Le artistiche tabacchiere, ideate da don A. De Masi e realizzate con le bucce riversate ed essiccate del bergamotto, ripropongono quelle usate in passato per la conservazione del tabacco da fiuto considerato un energetico. 

Feste e ricorrenze

Festeggiamenti civili e religiosi: San Giuseppe (19 marzo); Madonna del Carmine (domenica più vicina al 16 luglio), il sabato precedente si assiste alla suggestiva discesa della Madonna; Madonna del Rosario (ultima domenica di agosto); San Nicola, patrono (6 dicembre). Fra le altre manifestazioni ricordiamo l’estate varapodiese (agosto) con concerti, incontri musicali e sagra dei maccheroni e della melanzana; il concerto bandistico di Natale arricchito da sagre caratteristiche. 

Effigie di S. Martino, protettore

Dopo aver letto le mie testimonianze popolari su “Storia e folklore calabrese” (1988), don Antonino De Masi ha scoperto che la magnifica statua lignea di San Martino, protettore del nostro omonimo paese, è opera del sacerdote-scultore di Varapodio Francesco De Lorenzo (n. nel 1807).

Personaggi principali

  • Antonino De Masi (1919-2009), storico e scrittore.
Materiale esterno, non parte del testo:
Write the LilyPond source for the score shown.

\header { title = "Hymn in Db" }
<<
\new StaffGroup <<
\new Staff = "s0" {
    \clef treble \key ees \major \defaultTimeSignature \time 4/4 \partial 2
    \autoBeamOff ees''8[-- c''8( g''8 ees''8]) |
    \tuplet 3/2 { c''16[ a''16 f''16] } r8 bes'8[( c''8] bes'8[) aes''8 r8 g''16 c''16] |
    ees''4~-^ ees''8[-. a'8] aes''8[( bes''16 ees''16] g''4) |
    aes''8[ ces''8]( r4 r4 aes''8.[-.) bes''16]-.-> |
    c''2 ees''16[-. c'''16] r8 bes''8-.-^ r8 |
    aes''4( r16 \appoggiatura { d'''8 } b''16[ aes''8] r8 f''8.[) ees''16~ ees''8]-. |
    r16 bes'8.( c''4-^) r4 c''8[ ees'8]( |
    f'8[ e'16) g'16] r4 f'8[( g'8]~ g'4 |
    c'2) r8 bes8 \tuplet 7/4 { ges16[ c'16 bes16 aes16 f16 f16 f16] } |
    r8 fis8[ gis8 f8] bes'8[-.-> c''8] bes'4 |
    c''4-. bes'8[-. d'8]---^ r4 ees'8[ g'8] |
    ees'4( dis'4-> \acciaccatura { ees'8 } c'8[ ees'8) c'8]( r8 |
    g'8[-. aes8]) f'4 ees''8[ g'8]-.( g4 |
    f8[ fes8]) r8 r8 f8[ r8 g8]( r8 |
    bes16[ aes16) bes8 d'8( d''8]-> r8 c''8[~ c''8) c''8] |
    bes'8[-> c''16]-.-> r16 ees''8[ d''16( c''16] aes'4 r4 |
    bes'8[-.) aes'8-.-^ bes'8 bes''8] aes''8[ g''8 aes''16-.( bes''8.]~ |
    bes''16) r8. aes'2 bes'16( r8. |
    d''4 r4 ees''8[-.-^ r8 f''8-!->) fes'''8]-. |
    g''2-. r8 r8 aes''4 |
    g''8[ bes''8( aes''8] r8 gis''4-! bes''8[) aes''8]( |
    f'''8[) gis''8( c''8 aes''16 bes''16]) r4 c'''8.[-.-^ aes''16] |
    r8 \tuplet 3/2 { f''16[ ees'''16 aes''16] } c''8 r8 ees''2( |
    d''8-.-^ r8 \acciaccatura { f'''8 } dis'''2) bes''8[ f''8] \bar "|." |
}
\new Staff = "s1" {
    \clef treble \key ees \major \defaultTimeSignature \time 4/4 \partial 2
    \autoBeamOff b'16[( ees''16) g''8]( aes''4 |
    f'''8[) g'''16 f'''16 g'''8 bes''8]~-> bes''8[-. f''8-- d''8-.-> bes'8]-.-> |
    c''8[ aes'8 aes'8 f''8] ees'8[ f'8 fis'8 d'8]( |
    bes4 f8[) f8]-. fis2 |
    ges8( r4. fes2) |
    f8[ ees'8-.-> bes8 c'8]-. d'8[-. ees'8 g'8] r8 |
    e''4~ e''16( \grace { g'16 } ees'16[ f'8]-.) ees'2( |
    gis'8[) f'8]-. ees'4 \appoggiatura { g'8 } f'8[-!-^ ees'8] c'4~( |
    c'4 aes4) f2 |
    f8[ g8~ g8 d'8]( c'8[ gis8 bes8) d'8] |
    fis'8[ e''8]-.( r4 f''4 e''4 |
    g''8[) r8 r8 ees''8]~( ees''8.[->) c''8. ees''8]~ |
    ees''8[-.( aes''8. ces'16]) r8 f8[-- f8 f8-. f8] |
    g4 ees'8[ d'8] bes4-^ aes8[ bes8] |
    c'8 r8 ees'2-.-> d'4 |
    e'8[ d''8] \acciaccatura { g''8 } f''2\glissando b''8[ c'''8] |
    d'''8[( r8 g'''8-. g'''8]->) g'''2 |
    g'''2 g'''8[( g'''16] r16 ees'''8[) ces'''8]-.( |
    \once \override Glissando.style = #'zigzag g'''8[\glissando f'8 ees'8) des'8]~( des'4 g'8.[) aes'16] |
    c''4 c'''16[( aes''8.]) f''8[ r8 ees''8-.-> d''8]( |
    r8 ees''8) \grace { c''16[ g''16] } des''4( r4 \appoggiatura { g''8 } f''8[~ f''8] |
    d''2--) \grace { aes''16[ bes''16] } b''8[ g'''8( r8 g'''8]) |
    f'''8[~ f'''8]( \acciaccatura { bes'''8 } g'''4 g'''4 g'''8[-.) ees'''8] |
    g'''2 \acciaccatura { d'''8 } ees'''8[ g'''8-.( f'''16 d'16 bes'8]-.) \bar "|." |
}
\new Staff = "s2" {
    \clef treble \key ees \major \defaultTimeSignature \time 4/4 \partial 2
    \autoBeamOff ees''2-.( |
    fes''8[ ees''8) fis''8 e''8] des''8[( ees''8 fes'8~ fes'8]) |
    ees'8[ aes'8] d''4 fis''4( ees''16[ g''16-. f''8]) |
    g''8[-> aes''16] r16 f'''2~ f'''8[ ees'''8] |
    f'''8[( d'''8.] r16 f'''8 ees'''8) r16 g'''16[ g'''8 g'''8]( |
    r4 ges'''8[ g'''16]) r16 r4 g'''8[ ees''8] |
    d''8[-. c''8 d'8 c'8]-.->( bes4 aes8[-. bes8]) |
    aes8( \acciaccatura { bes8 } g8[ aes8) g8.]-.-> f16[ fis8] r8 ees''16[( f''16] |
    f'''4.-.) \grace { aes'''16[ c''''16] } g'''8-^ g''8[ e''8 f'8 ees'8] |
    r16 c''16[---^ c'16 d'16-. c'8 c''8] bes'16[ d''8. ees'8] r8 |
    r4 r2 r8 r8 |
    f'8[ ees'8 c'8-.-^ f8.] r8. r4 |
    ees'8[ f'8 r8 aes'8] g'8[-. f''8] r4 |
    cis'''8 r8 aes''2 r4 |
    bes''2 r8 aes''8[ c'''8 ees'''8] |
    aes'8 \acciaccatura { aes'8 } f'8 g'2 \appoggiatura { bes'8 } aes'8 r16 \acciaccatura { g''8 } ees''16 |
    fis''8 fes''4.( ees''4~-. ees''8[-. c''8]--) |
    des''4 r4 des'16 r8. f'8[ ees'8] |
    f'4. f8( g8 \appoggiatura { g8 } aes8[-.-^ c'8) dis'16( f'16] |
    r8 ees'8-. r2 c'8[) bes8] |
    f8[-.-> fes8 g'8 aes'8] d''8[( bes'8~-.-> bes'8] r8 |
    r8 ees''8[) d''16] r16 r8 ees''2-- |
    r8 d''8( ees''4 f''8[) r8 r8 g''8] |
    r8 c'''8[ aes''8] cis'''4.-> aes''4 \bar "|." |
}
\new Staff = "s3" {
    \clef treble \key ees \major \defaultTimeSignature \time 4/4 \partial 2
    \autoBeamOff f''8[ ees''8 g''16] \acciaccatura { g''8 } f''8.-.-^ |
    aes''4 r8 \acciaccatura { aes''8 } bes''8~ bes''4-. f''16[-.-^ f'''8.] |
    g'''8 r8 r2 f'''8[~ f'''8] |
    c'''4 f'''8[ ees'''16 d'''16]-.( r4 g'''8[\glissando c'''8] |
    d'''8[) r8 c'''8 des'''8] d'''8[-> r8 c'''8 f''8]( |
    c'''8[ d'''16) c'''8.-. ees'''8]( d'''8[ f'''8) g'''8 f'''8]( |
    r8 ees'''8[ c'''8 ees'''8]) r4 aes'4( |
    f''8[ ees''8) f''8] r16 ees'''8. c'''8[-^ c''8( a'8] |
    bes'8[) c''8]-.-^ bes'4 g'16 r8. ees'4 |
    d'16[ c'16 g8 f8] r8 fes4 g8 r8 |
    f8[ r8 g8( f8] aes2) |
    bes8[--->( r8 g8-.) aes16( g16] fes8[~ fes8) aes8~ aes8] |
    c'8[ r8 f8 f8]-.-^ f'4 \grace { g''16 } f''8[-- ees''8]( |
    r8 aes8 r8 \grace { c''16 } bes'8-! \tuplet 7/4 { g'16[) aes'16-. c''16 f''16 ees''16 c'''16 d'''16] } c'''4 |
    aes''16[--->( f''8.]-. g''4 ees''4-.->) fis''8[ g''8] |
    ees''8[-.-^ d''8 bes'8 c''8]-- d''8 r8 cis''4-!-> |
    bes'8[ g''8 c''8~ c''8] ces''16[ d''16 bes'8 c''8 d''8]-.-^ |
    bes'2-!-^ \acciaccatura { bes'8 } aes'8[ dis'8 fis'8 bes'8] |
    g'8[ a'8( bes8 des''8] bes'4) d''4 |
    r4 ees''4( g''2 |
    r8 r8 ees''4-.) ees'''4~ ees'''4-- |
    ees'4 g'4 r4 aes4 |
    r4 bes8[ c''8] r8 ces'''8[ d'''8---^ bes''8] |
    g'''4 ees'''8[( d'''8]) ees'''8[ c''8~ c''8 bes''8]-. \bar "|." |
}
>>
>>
Dopo aver insegnato Lettere ed Educazione artistica nel Seminario di Oppido, dal 1952 è parroco di S. Stefano a Varapodio. Appassionato di storia locale ha scritto, fra l’altro, a cura dell’Amministrazione Comunale: “Varapodio ieri e oggi”, 1990 (da cui ho tratto delle notizie per il presente lavoro) e “Varapodio nel tempo”, 2004.
  • Carmelo Faccioli (1792-1861), storico, patriota e scrittore. A Napoli si laureò in Giurisprudenza e, in seguito, fu deputato al Parlamento. Rientrato in Calabria per sposarsi, coprì la carica di primo cittadino dal 1829 al 1831. La sua più importante opera è stata: “Ricerche sui Bruzi e sui Moderni Calabri” (1846).
  • Carmelo Lenzi (1875-1968), musicista e compositore. Ha composto nel 1930 “L’inno dell’artigliere”, dedicato al duca d’Aosta.
  • Raffaele Sammarco (1866-1931), poeta e letterato. Tra le sue opere: “Delicta juventutis”, (poesie giovanili); “Mulini a vento”; “Carmina”, (versi in latino); “Poesie e prose varie”.
  • Giuseppe Villivà (1807-1864), sacerdote, scrittore e filosofo. Opere principali: “Elementi di geografia”; “Tavole cronologiche”; “Elementi di diritto naturale universale”; “Nozioni elementari di filosofia”.
  • Tommaso Virdia (1859-1934), generale medico e scrittore. Fra i suoi scritti: “Il Consulente Sanitario”, dove con geniale intuizione introduce il metodo di respirazione artificiale per gli asfissiati.

E per finire

La malattia di cui soffre il popolo calabrese, racconta Francesco Nucera che ha registrato l’opinione (Pattuglia n. 23-30 1932), è per Raffaele Sammarco “il difetto di unione”. In merito all’utilità delle “Associazioni”, il grande letterato così afferma: «Queste sono state sempre la mia maggiore passione, perché ho sempre creduto che dall’unione nasce la forza. E’ un’autentica massima che il mondo conosce e che noi non abbiamo ancora imparato a praticare. Il popolo calabrese uscirà dal suo triste letargo, solo quando la depressione ve lo spingerà ad acquistare la coscienza della solidarietà e ad intendere i benefici effetti della concordia e dell’azione comune».

E’ un consiglio che risulta ancora di viva attualità.